A head crash is when the read/write heads hit the surface of the platter and cause physical damage to the magnetic surface that holds the data. The heads usually hover a fraction of a millimetre over the surface of the disk, so an impact while the disks are spinning will often result in a head crash. When the device is switched off and the disks not spinning the heads usually sit in a ‘parked’ position away from the disk surface.
The MFT (Master File Table) is a database of information about every file and directory on a computer, this includes their names and locations. If this is damaged or corrupt it may mean that a raw recovery is required. Data may still be recovered but will not contain files names and the files will not be organised in a structure.
USB Monolith flash drives are where the internal chips and components are housed within a ceramic covering as opposed to a plastic enclosure. This makes a more durable device but means the chips are not readily exposed to perform micro soldering.
NAND is a non-volatile flash memory chip that does not require power to retain data on it. NAND chips are found in USB memory sticks, mobile phones, memory cards and solid state drives.
Sometimes lost data can be recovered from a NAND chip using software, it is also possible to do a ‘chip-off’ recovery using specialist hardware to read the NAND chip directly.
A drive partition is a logical section of a physical drive. It is an area separated from other parts of the disk that can be managed as an entity of its own. Hard drives need at least one partition, but can have many depending on the requirements of the operating system.
A partition table is a table on the disk that keeps a record of the disk partitions, their size and where they physically are on the disk surface.

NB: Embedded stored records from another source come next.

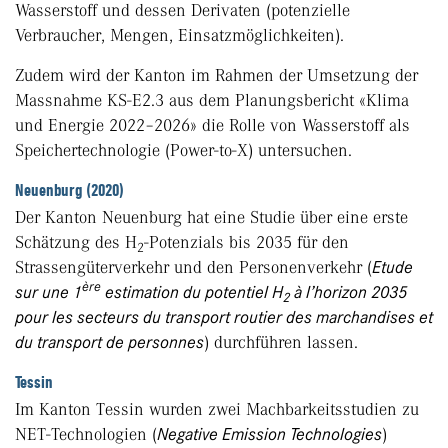
Wasserstoff und dessen Derivaten (potenzielle
Verbraucher, Mengen, Einsatzmöglichkeiten).
Zudem wird der Kanton im Rahmen der Umsetzung der
Massnahme KS-E2.3 aus dem Planungsbericht «Klima
und Energie 2022–2026» die Rolle von Wasserstoff als
Speichertechnologie (Power-to-X) untersuchen.
Neuenburg (2020)
Der Kanton Neuenburg hat eine Studie über eine erste
Schätzung des H
-Potenzials bis 2035 für den
2
Strassengüterverkehr und den Personenverkehr (
Etude
ère
sur une 1
estimation du potentiel H
à l’horizon 2035
2
pour les secteurs du transport routier des marchandises et
du transport de personnes
) durchführen lassen.
Tessin
Im Kanton Tessin wurden zwei Machbarkeitsstudien zu
NET-Technologien (
Negative Emission Technologies
)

A Printed Circuit Board (PCB) contains connected electrical and electronic components and is at the core of all electronic devices.
A RAID (Redundant Array of Independent Disks) is a collection of multiple hard drives that work together to provide varying degrees of redundancy and performance. It is a way to protect data by providing a failover mechanism should there be an issue with one of the drives.
A raw recovery is a low level forensic style recovery that picks up all remnants of data on the hard drive. This type of recovery loses the file structure and filenames, however picks up data that would not be discovered with standard recovery techniques.
Read / write heads
Put simply the read/write heads move above the spinning disk’s magnetic surfaces and use electrical current to read and write information to and from the disks magnetic surface. The heads hover above the surface at a height as little as 3 nanometres and never make contact with the surface.
Remapping is the process of locating a physical bad sector on the disk surface and remapping it to a location on the disk surface that is okay.
ROM (Read Only Memory) is memory that holds permanent data and cannot be overwritten or altered.
A Sector is a subdivision of a track on the magnetic disk surface. Each sector is a fixed size and holds user data. A sector is the smallest unit of storage on a hard disk drive.
The service area is an area of the disks surface that contains firmware. This area of the disk is not accessibly through the operating system.
Stiction in when the read/write heads of hard drive become attached to the surface of the disk platter. This will often result in a beeping sound as the spindle motor tries unsuccessfully to spin the disks.
Trim is when the operating system is allowed to wipe blocks of data that are considered to be no longer in use. These blocks can then be reused to store new data.